──────── THE DATA ────────

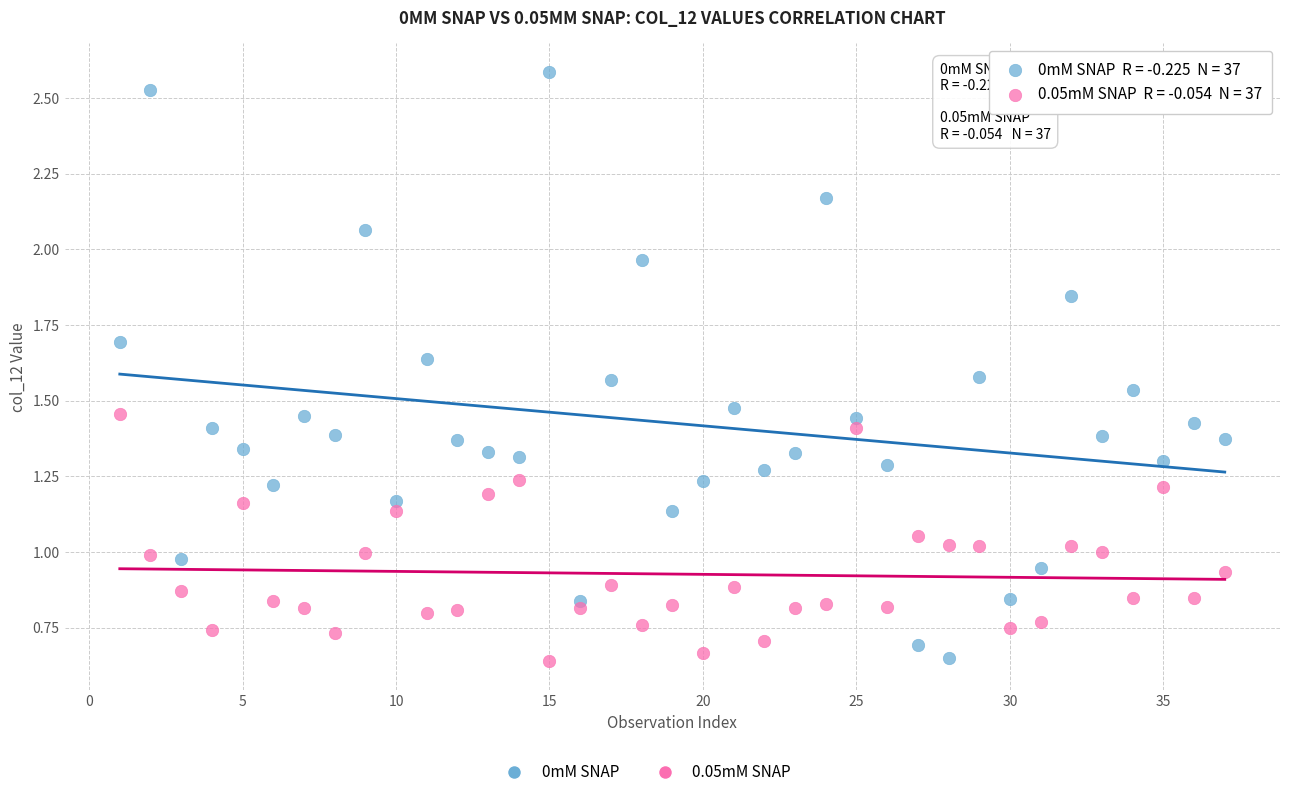

Across all data points, what is the range of Y values (max minus min)?

1.9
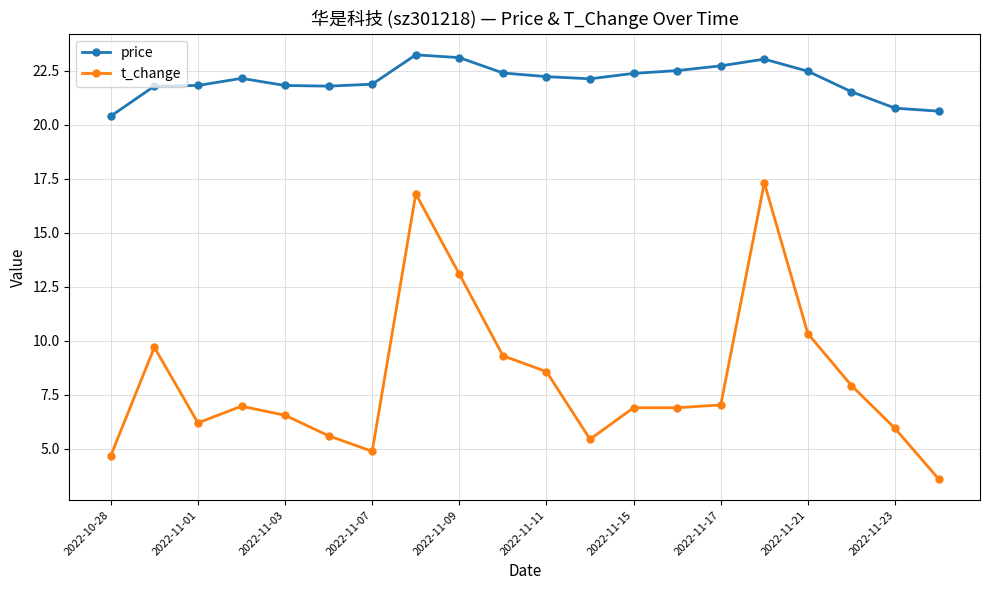

What is the value of the t_change point at the 19th from the left?

5.9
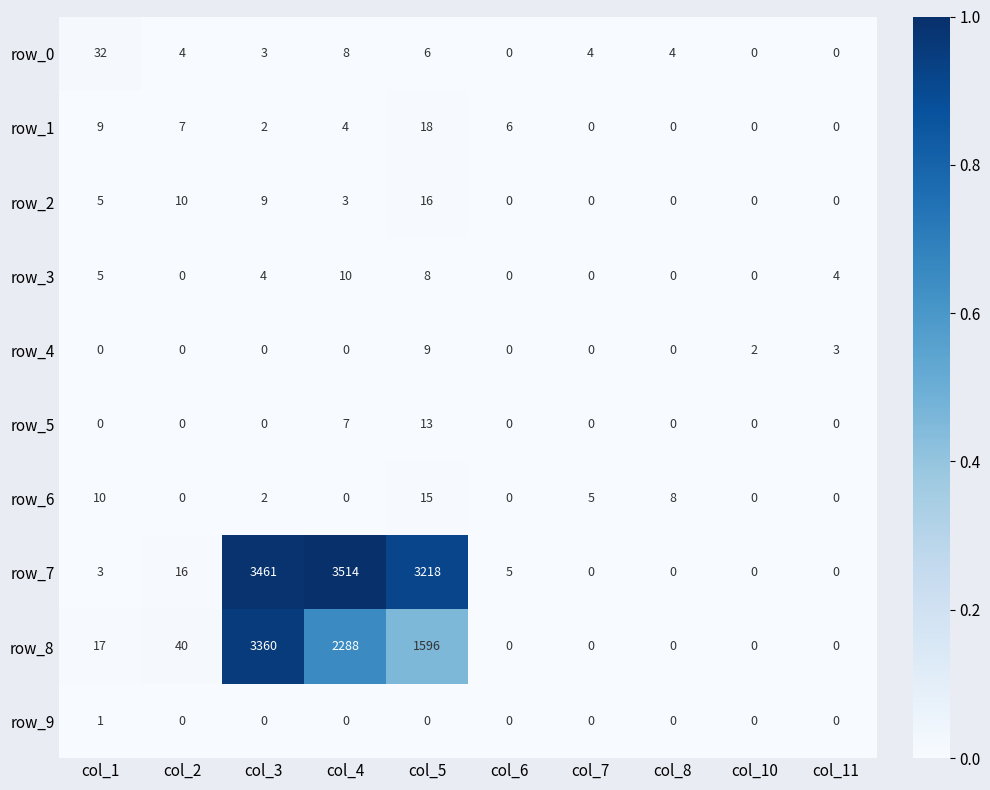

What is the difference between the second highest and second lowest values in the row_7 series?

3461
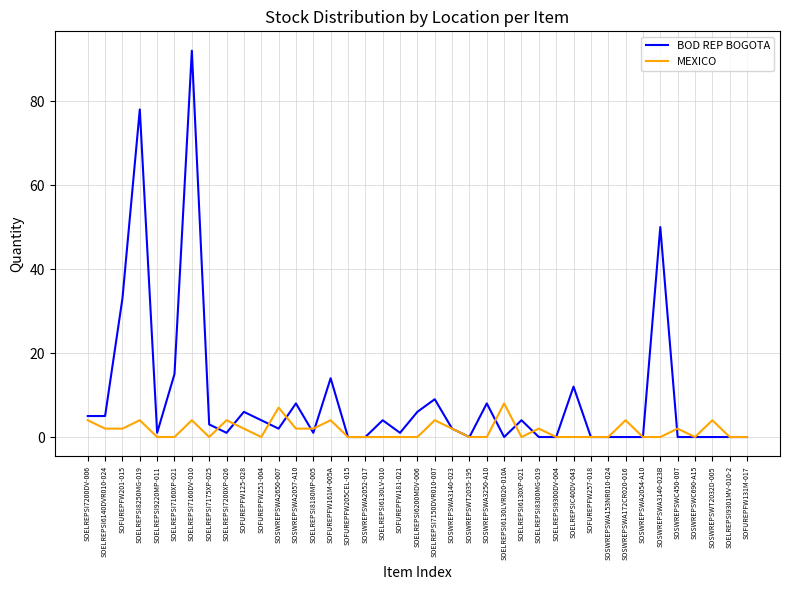

The MEXICO series shows 0 at SOSWREPSWA2052-017. True or false?

True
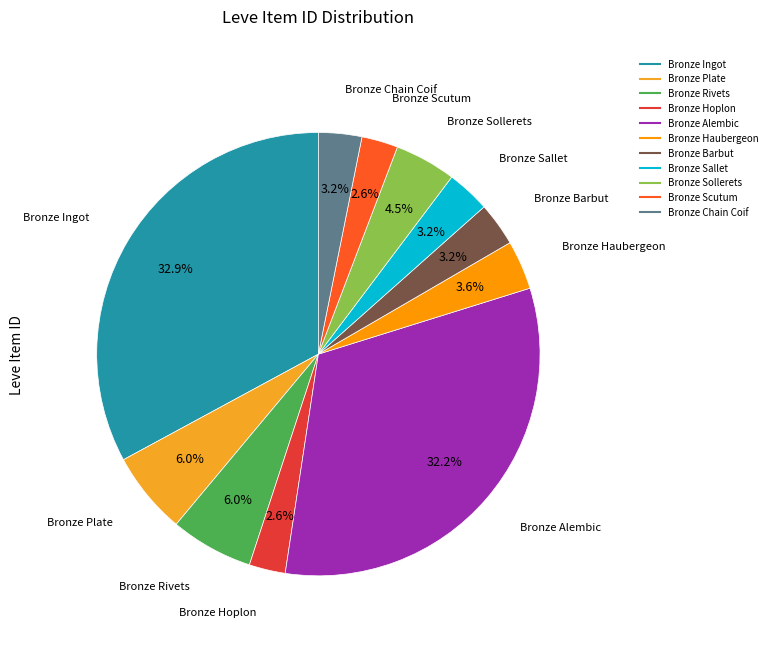

Combined, do Bronze Scutum and Bronze Hoplon account for over 50%?

No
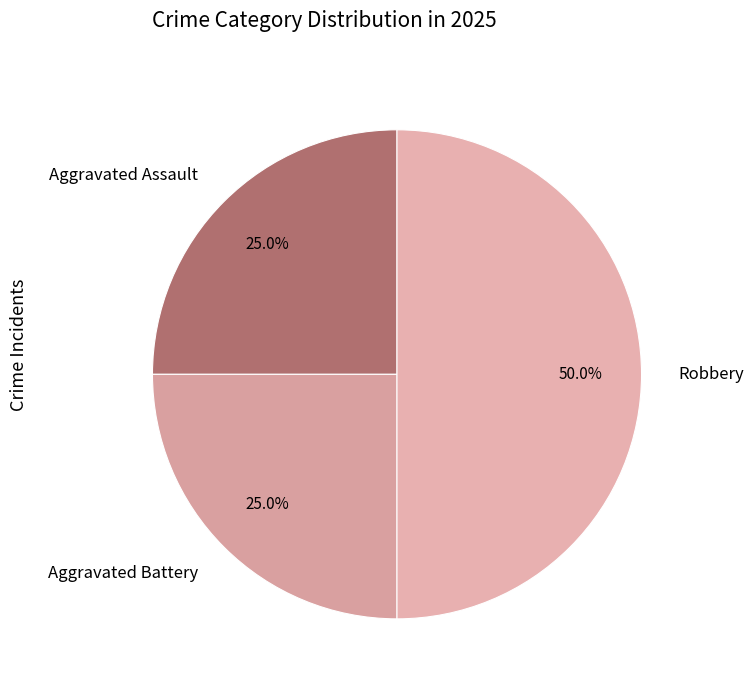

Does Aggravated Battery represent more than half of the total?

No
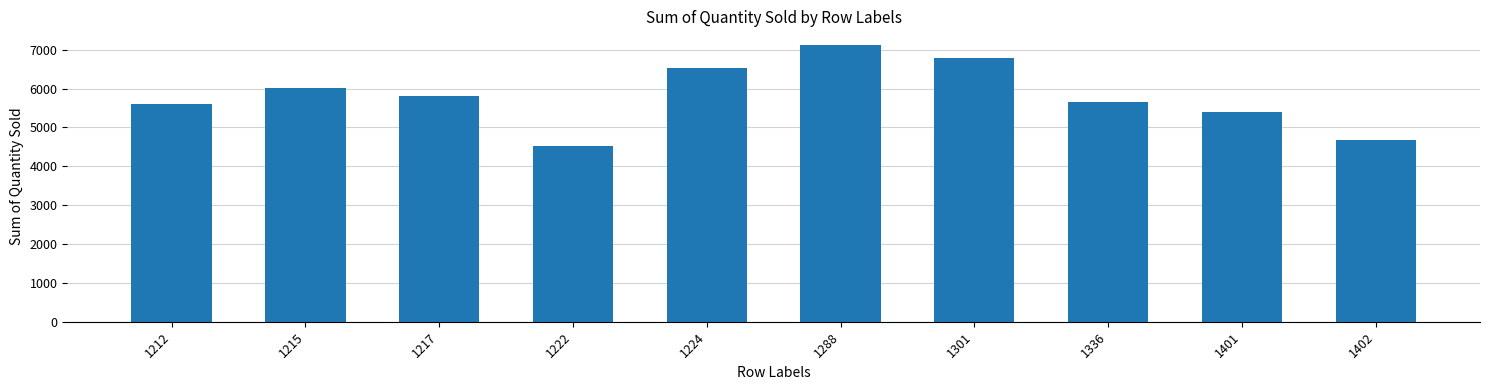

What is the difference between the maximum and minimum values?

2583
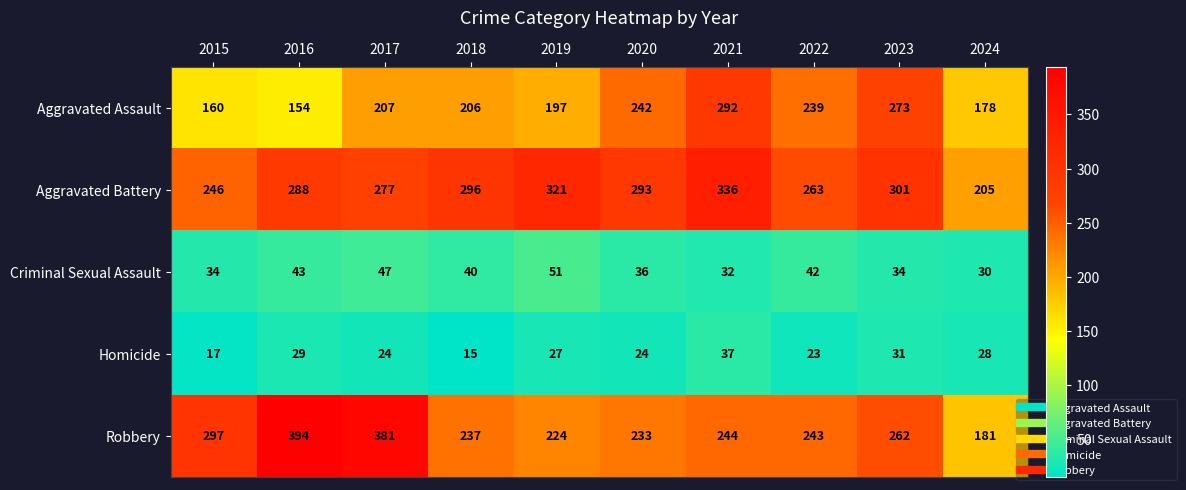

The Homicide series shows 37 at 2021. True or false?

True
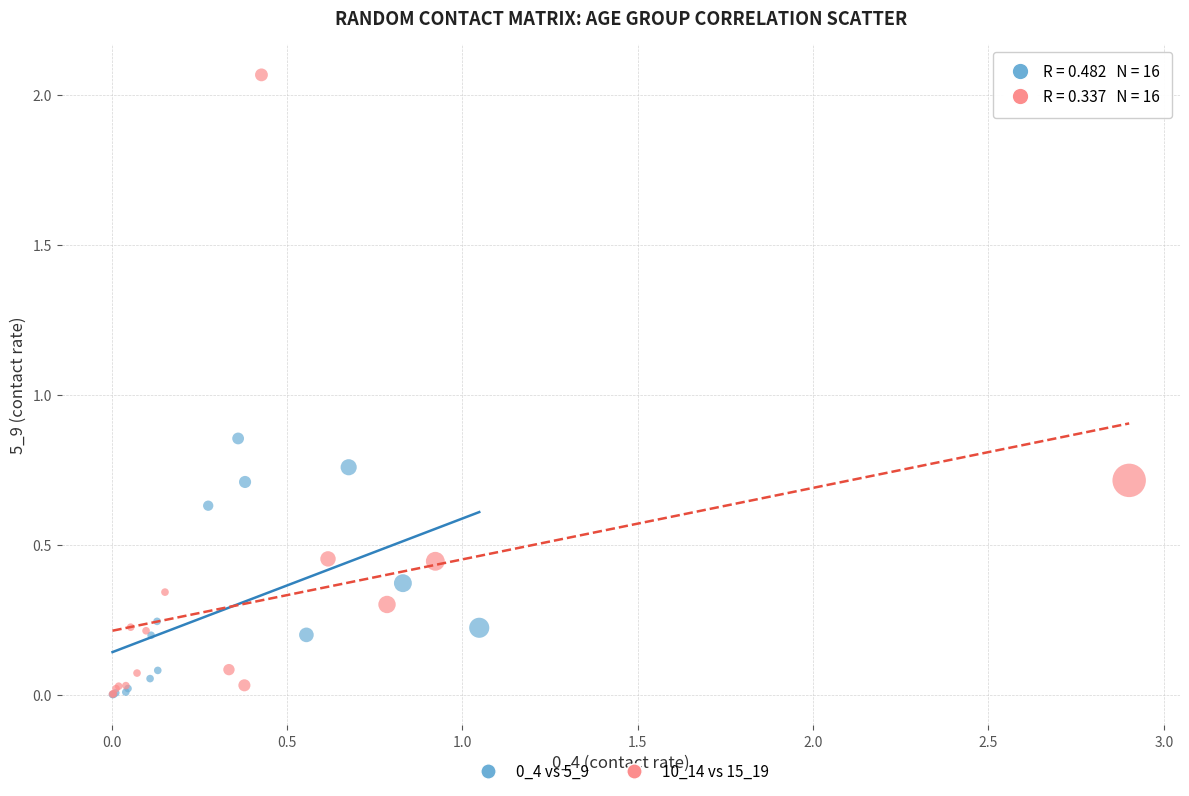

Which series reaches the maximum Y coordinate?

10_14 vs 15_19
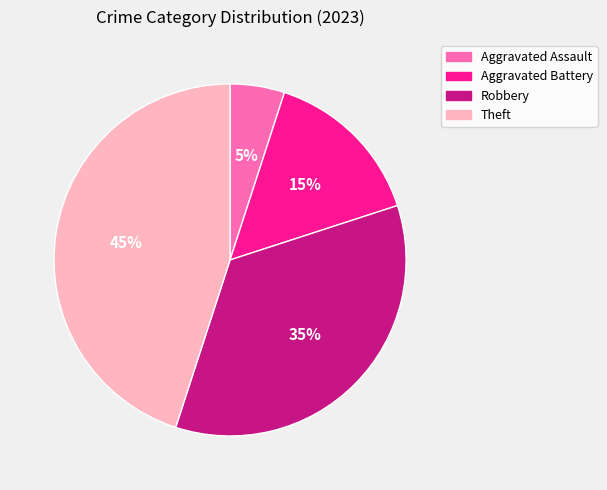

To the nearest percent, what percentage of the pie is Theft?

45%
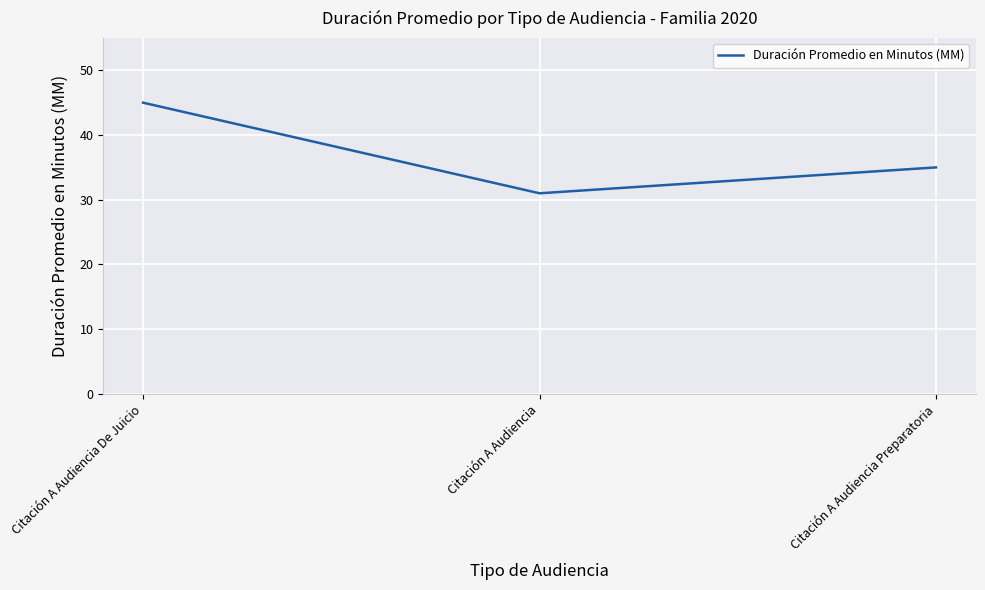

What is the minimum value shown in the chart?

31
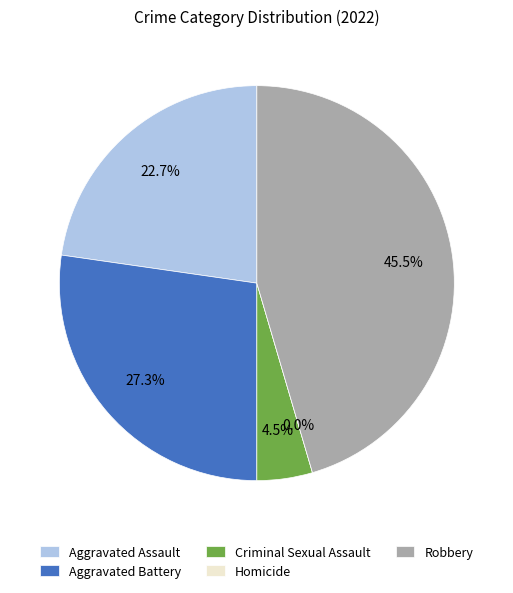

Count the number of slices in the pie.

5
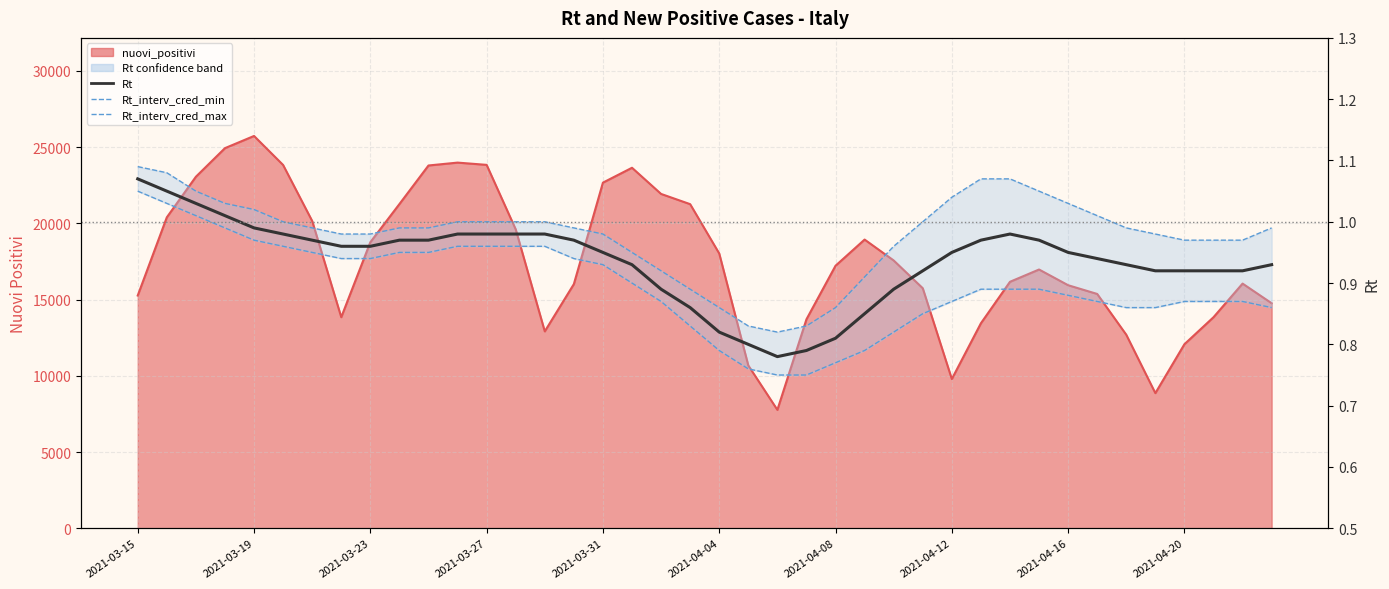

What is the difference between the highest and lowest values at 2021-03-19?

0.1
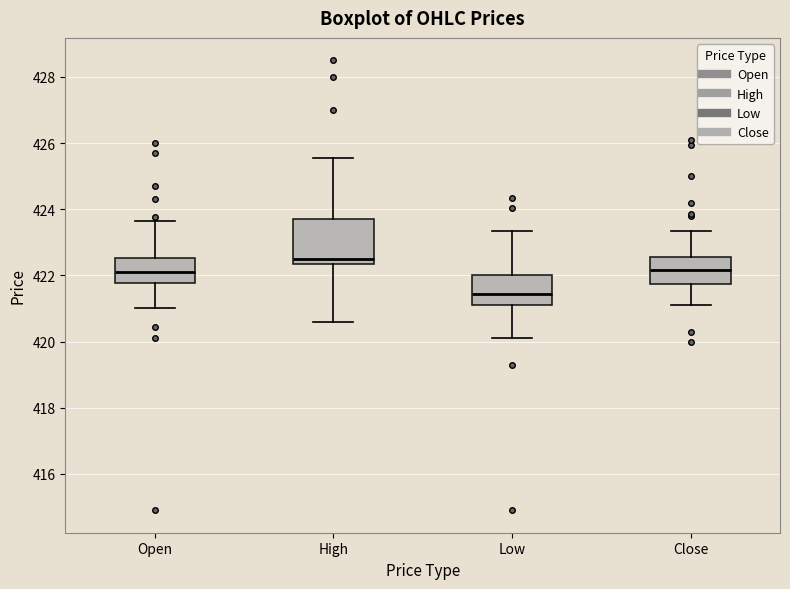

Reading left to right, read every box against the y-axis: the position of its median line, the range the box covers, and the ends of its whiskers. The values are not printed on the chart, so give them approximately, as read against the axis.

Open: median 422.2, box 421.8 to 422.6, whiskers 421.0 to 423.6
High: median 422.6, box 422.4 to 423.8, whiskers 420.6 to 425.6
Low: median 421.4, box 421.2 to 422.0, whiskers 420.2 to 423.4
Close: median 422.2, box 421.8 to 422.6, whiskers 421.2 to 423.4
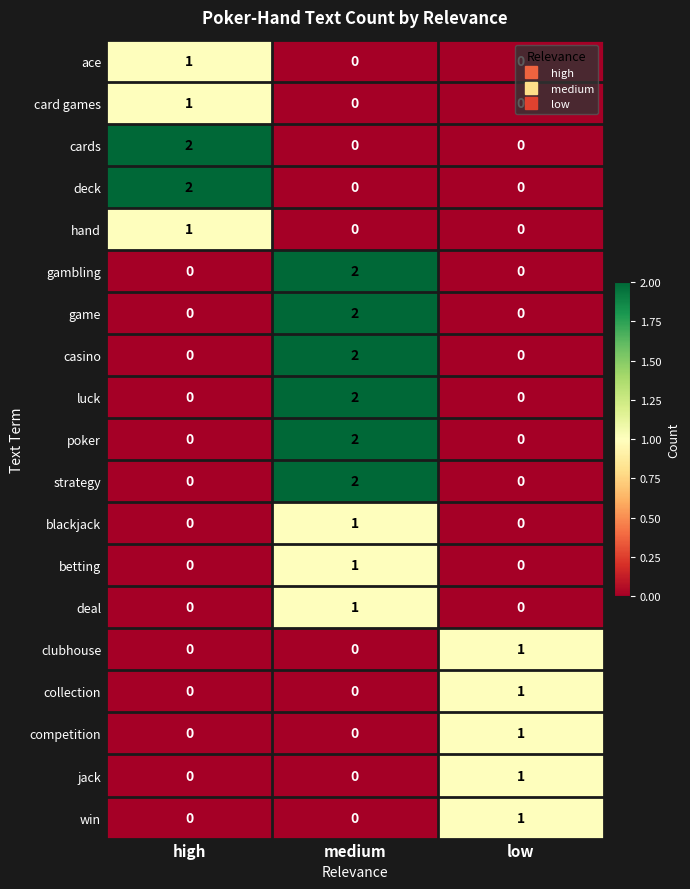

How many data points in hand are above 0?

1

────────

### EXERCISE DESCRIPTION
Reproduce the lines of the material above word for word, omitting the pictures.

### ANSWER SPACE
Across all data points, what is the range of Y values (max minus min)?

1.9

What is the value of the t_change point at the 19th from the left?

5.9

What is the difference between the second highest and second lowest values in the row_7 series?

3461

The MEXICO series shows 0 at SOSWREPSWA2052-017. True or false?

True

Combined, do Bronze Scutum and Bronze Hoplon account for over 50%?

No

Does Aggravated Battery represent more than half of the total?

No

What is the difference between the maximum and minimum values?

2583

The Homicide series shows 37 at 2021. True or false?

True

Which series reaches the maximum Y coordinate?

10_14 vs 15_19

To the nearest percent, what percentage of the pie is Theft?

45%

What is the minimum value shown in the chart?

31

Count the number of slices in the pie.

5

What is the difference between the highest and lowest values at 2021-03-19?

0.1

Reading left to right, read every box against the y-axis: the position of its median line, the range the box covers, and the ends of its whiskers. The values are not printed on the chart, so give them approximately, as read against the axis.

Open: median 422.2, box 421.8 to 422.6, whiskers 421.0 to 423.6
High: median 422.6, box 422.4 to 423.8, whiskers 420.6 to 425.6
Low: median 421.4, box 421.2 to 422.0, whiskers 420.2 to 423.4
Close: median 422.2, box 421.8 to 422.6, whiskers 421.2 to 423.4

How many data points in hand are above 0?

1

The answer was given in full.